Things must be crashing and burning over there in California with all the driverless cars.

Or you know, cars will just go the speed limit, 10 years from now and you won't even remember your brain simulated a shitty PID controller to hit some speed number subject to your irrational whims.


They won't. The rich won't let you dictate how fast they can go, so ferraris will be exempt. The upper classes will 'illegaly' turn off the limiter on their teslas 250d, but no sane sheriff will dare to enforce the law here. Middle class will be loosely complaint, the same way they observe the speed limit laws today. Only the lower classes will have no choice but to drive the 'chopper cars'.

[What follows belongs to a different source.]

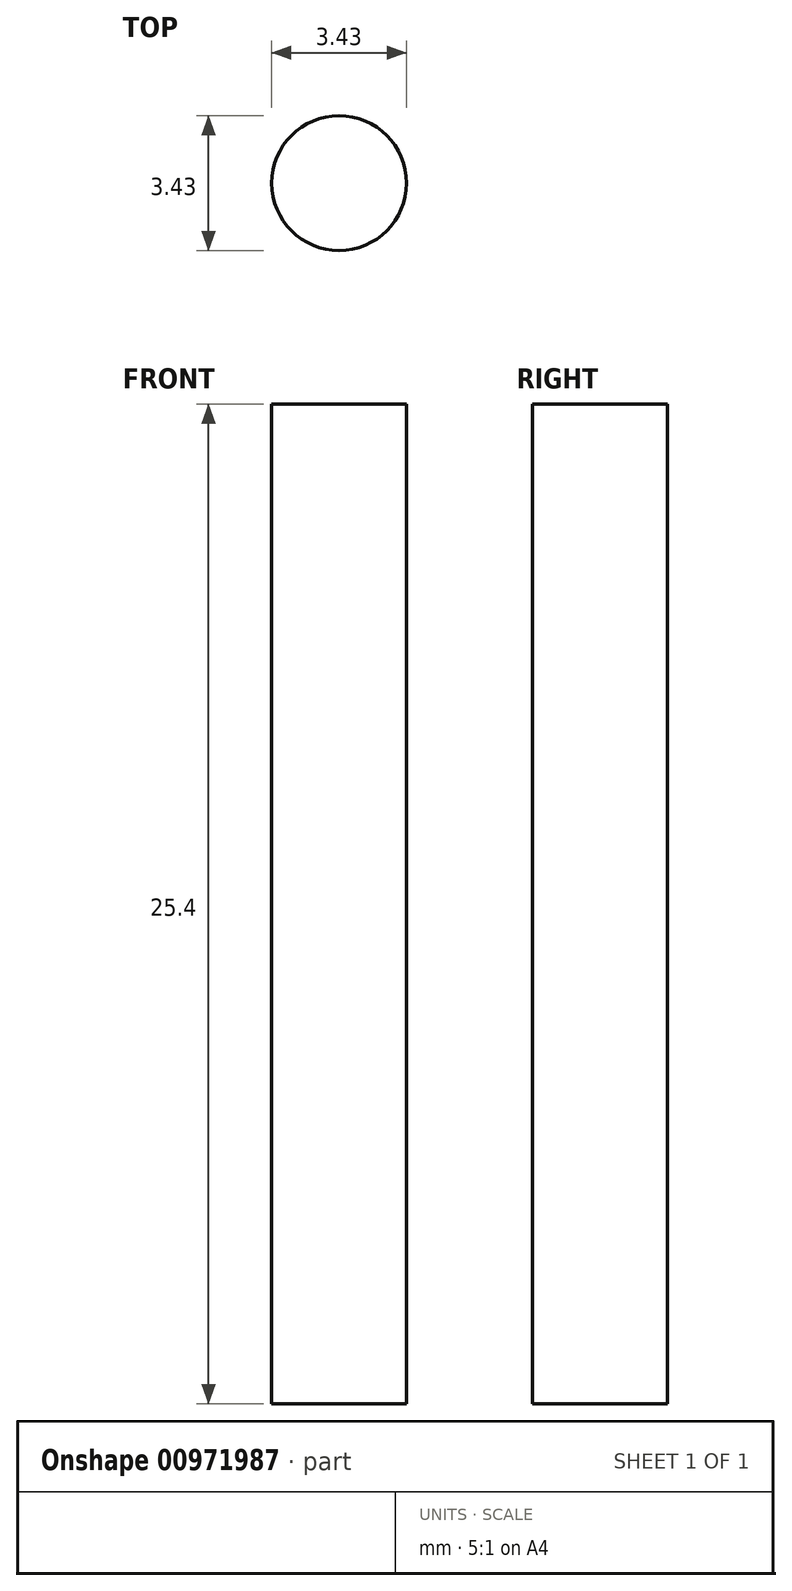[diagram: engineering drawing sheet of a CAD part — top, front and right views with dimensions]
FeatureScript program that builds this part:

But if new cars were incapable of exceeding the limit, that wouldn't be true for long.


There are still tons of cars from the 90's and early 2000's on the road (in particular the '01 Camry), it'll be at least 20-30 years and anyone with a new car being limited is just going to be harassed for driving way too slow relative to traffic.


And even once this is over, I think it's pretty often the speed limits and not the people driving over them that are in the wrong. I don't think slowing everyone down is a useful goal unless we adjust the limits up first.


I agree, but I don't think that would be a good thing.

I suppose if the end result was that speed limits got adjusted up 5-10 mph to match the speed of the road it would be fine. I doubt this would happen in general, and I know it wouldn't happen universally.